Many Americans rejoiced when they learned they'd be getting a $1,200 check as part of the Coronavirus Aid, Relief and Economic Security (CARES) Act, but many still haven't received theirs and even the people who did are already needing more money as the global pandemic continues and unemployment rises to its highest level since the Great Depression.
Congress is now working on another plan that could see a second stimulus check sent to citizens, but it will likely be another one-time payment, which as the CARES Act has shown has a very limited impact. Now, a pair of law professors have proposed an idea that takes into account how Americans spend money, and they're hoping politicians take note of their suggestion.
The scholars recognized that because of Americans' limited funds and the struggles many are having getting unemployment benefits, millions of people are using their credit cards more, which means a lot of folks are or will be facing some hefty credit card debt. The proposal authors pointed out that something similar happened in New Orleans after Hurricane Katrina, causing residents there to declare bankruptcy after being unable to make minimum payments, which had an adverse effect on the economy.
With their proposal, this won't happen. They are calling it the Credit Card Interest Relief During the Pandemic Act, or CIRPA, and it seeks to allow individuals and small businesses who borrow on credit cards the ability to get through the crisis. CIRPA asks that interest rates on credit cards get capped at a more reasonable number, and then of that reduced rate, the government foots the bill for 70%. Consumers will be responsible for the remaining 30%, but they can defer it until the crisis has ended. The benefit would be capped at $10,000 per person.
Once the pandemic has subsided, people would have lenient terms to repay their debts, and both during and after the crisis, lenders would not be able to increase rates or reduce borrowing limits.

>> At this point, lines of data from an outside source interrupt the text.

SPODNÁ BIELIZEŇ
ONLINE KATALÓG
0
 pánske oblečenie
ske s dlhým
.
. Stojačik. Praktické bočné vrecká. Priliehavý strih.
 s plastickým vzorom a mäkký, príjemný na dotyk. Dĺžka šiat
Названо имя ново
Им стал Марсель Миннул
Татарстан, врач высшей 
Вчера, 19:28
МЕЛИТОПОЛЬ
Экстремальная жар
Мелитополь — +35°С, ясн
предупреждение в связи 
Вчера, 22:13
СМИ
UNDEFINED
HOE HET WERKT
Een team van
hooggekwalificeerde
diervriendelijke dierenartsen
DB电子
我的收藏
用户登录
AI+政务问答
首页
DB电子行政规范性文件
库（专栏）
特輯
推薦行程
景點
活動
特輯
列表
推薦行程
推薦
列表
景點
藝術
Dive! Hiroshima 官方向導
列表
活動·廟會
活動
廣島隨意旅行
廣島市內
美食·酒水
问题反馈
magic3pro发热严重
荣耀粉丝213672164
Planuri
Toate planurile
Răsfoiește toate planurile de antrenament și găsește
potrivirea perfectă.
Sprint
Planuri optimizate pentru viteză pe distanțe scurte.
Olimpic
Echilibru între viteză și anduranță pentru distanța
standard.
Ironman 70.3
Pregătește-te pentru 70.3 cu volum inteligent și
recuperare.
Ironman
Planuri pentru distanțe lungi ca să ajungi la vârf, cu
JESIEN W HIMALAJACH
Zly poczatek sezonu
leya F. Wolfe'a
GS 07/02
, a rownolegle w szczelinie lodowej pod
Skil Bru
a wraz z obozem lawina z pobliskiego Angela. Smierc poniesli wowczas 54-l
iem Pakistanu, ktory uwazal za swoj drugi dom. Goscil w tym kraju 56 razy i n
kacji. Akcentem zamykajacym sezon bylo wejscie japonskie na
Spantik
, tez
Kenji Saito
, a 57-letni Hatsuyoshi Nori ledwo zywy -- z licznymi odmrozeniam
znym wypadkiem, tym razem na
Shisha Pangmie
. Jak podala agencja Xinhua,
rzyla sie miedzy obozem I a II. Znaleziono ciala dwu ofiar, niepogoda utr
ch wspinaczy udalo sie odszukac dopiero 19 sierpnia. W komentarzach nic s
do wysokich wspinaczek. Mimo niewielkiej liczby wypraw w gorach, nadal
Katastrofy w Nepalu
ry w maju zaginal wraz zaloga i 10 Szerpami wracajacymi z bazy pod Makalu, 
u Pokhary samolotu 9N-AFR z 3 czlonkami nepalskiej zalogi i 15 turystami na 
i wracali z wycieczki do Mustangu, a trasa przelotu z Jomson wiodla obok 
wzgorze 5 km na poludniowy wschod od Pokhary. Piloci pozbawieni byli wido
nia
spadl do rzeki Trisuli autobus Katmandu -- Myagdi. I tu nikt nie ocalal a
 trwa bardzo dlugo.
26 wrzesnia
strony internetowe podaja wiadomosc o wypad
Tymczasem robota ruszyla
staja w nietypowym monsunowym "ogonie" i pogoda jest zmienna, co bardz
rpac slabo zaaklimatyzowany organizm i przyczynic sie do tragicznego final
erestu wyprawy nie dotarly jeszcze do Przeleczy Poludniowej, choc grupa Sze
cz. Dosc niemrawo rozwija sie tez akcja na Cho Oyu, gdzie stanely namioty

Meanwhile, for anyone who doesn't have a credit card, they could be mailed a check to cover benefits.
The proposal's authors point out that their idea could be implemented quickly - because most Americans already have credit cards, they won't have to wait for anything to be mailed to them. Additionally, it would cost significantly less than a stimulus check payout and it is more secure, so there will be fewer scams preying on recipients. Best of all, they think it would be incredibly effective, more so than one-time payments.
The scholars did concede that stimulus money is still a great idea and perhaps Congress can implement their idea but also send money to Americans who need it. No word yet on if the politicians in Washington, D.C. are considering the proposal.